Looks like that cold front I've been hearing about has finally come in. It's absolutely frigid tonight--and here's me with nothing more than a mediocre space heater for comfort. I don't mind all that much though, to be honest. The cold is a little uncomfortable, but at least I can dress warm and huddle up under some blankets. It also helps that I just recently purchased some new warm clothing to wear. I should be set, even if temperatures dip even lower than they are now.
Today was Halloween and work was way busier than I expected. Unfortunately, we were also lacking in coverage. I don't know if everyone asked off for Halloween or what, but man did that holiday not stop people from streaming in and demanding cell phones. I'm glad I got more sales but I was busy from the time I came in to the time I clocked out. We only had two salespeople scheduled for the day and there wasn't honestly a ton of overlap between our shifts. My co-worker was gone by 4 o'clock and I came in at 1. The manager and assistant manager had to help out to process the huge crowd of customers--which is honestly not something they do a lot.
I've been making mistakes at work lately and although I feel I can correct them, I'm worried about what kind of precedent I'm setting. If I keep screwing up, I wonder how much longer my manager (or even the district manager) will want to keep me there. It's something I worry about frequently and it generally puts me in a sour mood. I've been having a tough time in general actually relaxing and being happy lately--for reasons that I can't really ascertain. I'm not eating nearly as much as usual, so I imagine that must have something to do with it. Of course, I'm not getting a lot of sleep either, but that's really nothing new.
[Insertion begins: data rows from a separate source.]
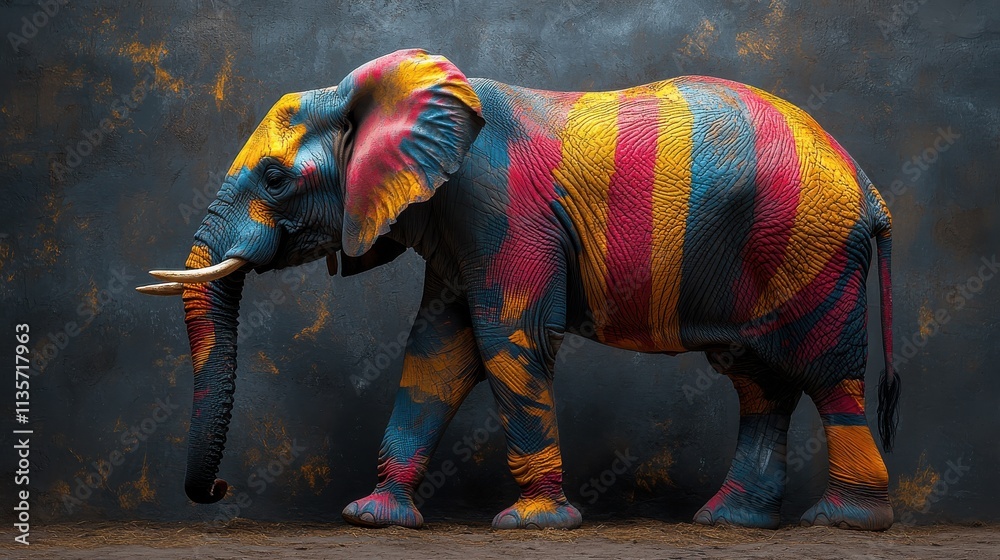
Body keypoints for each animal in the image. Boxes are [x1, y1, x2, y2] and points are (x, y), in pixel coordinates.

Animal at [138, 49, 900, 531]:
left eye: (274, 179)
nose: (219, 489)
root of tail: (872, 190)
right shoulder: (456, 226)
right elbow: (436, 353)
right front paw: (374, 518)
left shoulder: (500, 207)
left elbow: (508, 339)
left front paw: (533, 523)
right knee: (757, 383)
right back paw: (730, 521)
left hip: (814, 251)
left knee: (828, 375)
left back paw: (845, 522)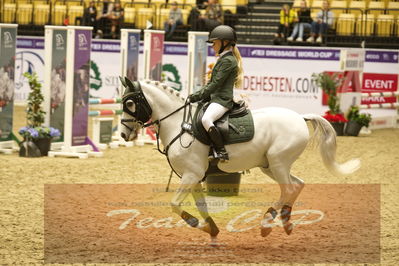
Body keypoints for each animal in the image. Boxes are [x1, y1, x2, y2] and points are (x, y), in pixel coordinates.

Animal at [120, 78, 360, 242]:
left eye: (130, 103)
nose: (123, 135)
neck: (179, 124)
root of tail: (301, 117)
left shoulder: (190, 175)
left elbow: (174, 204)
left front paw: (196, 223)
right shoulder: (194, 177)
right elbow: (201, 205)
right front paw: (211, 229)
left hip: (278, 162)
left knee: (289, 189)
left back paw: (267, 222)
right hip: (270, 166)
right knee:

I can't think of any job I've ever had where I wasn't worried about getting fired. I so frequently get flustered and screw things up--or worse, I'm just lazy about getting my work done. It's something about myself that I earnestly wish to change, but these things are easier said than done. Suffice to say, though, I'd be devastated if I were to lose this job. It's not an amazing job, but it's honestly probably the best I've ever had. Taking my commission into account, I'm making quite a lot of money--and on part time hours, too! The work is frequently quite stressful and I am tasked on a daily basis with interacting with real human beings in ways that make me uncomfortable. But I don't think I'm going to ever have a job where I'm not required to interact with other people in some way. It's silly to shrink from that responsibility.
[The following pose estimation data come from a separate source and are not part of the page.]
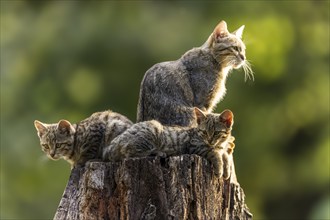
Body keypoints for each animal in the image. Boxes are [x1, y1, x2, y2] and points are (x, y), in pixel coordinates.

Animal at [103, 108, 235, 179]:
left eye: (216, 132)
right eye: (204, 132)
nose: (209, 140)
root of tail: (111, 145)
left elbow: (225, 156)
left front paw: (227, 169)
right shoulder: (195, 146)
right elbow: (214, 153)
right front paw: (219, 169)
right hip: (152, 128)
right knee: (129, 151)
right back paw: (159, 152)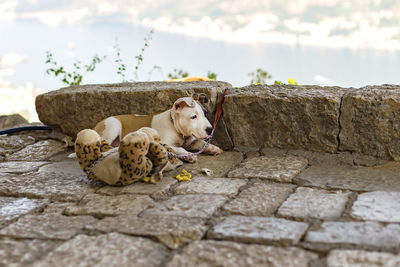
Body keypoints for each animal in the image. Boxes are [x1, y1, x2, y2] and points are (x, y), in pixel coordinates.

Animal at [93, 95, 222, 162]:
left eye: (205, 114)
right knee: (103, 148)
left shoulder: (190, 142)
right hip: (112, 125)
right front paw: (188, 155)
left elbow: (200, 142)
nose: (210, 129)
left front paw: (212, 148)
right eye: (193, 117)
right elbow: (179, 148)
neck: (175, 126)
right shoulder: (164, 143)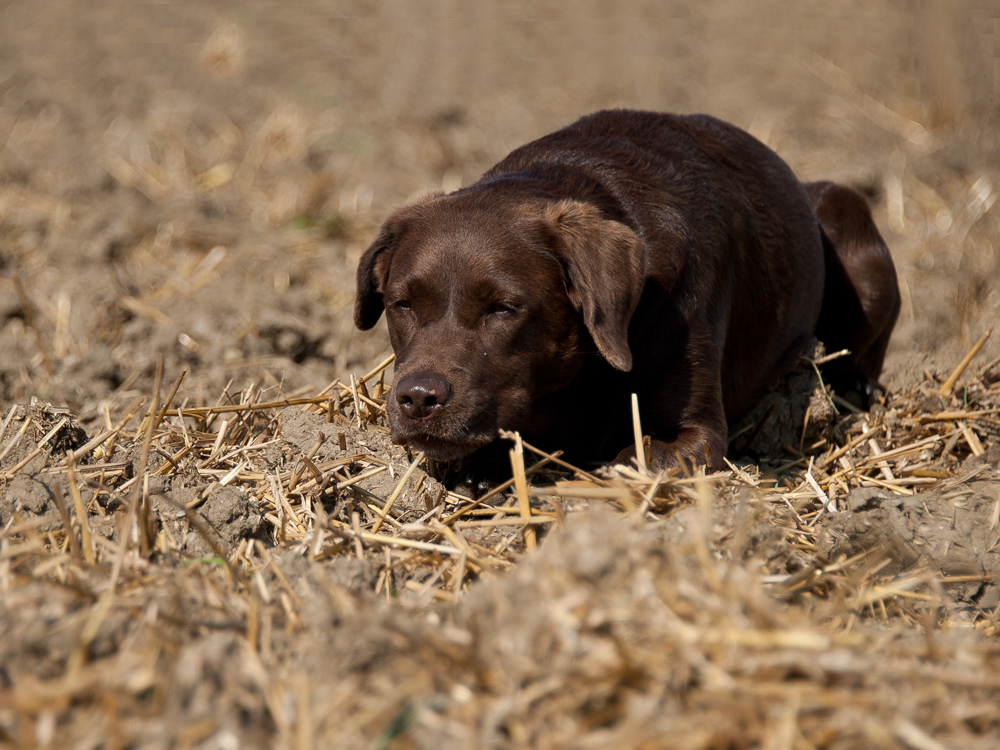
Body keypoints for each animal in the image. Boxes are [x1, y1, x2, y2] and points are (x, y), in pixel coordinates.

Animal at [356, 111, 904, 484]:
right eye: (402, 304)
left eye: (502, 308)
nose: (417, 398)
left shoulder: (697, 431)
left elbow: (638, 456)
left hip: (849, 228)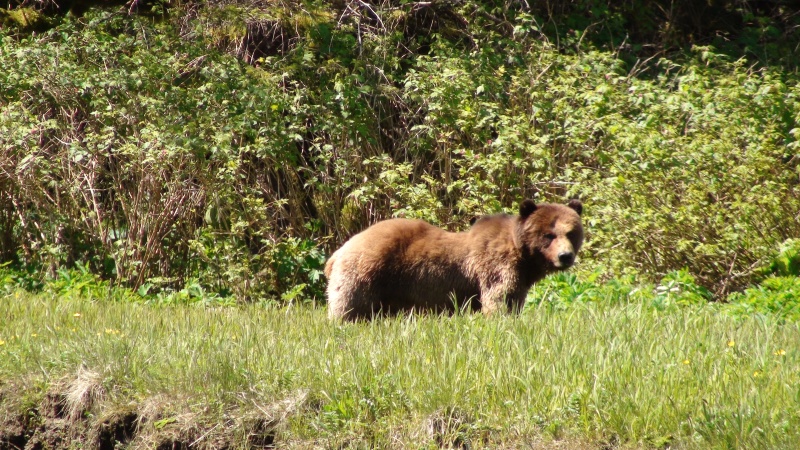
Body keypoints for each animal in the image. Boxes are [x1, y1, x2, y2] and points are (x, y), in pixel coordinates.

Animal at [325, 199, 583, 321]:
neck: (525, 259)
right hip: (367, 272)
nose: (565, 256)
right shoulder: (496, 267)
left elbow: (513, 300)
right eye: (549, 235)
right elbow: (498, 297)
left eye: (571, 232)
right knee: (349, 304)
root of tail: (339, 250)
I've been trying really hard lately to feel better about myself, but circumstances beyond my control--and ok, some things that are in my control--keep getting in my way. I'm worried about my work performance and the mountain of paperwork I'm required to familiarize myself with in order to be prepared for every ridiculous niche scenario. I'm on disciplinary probation right now for an unreported cash variance--and it happened again tonight! It was only 36 cents and I reported it, called the customer, and fixed the error--but it still happened again. On consecutive nights. That must surely look bad for me. I honestly don't remember it happening at all, but then I never do. It's immensely frustrating how little control I seem to have over my own actions sometimes.
I doubt strongly I'll be fired over a 36 cent cash variance, but it's the pattern of behavior that worries me more. As much as I'd like to believe I can perform my job consistently, I have to wonder how many more times I can screw up before the management decides that enough is enough. I just feel like I have a time limit and that really depresses me.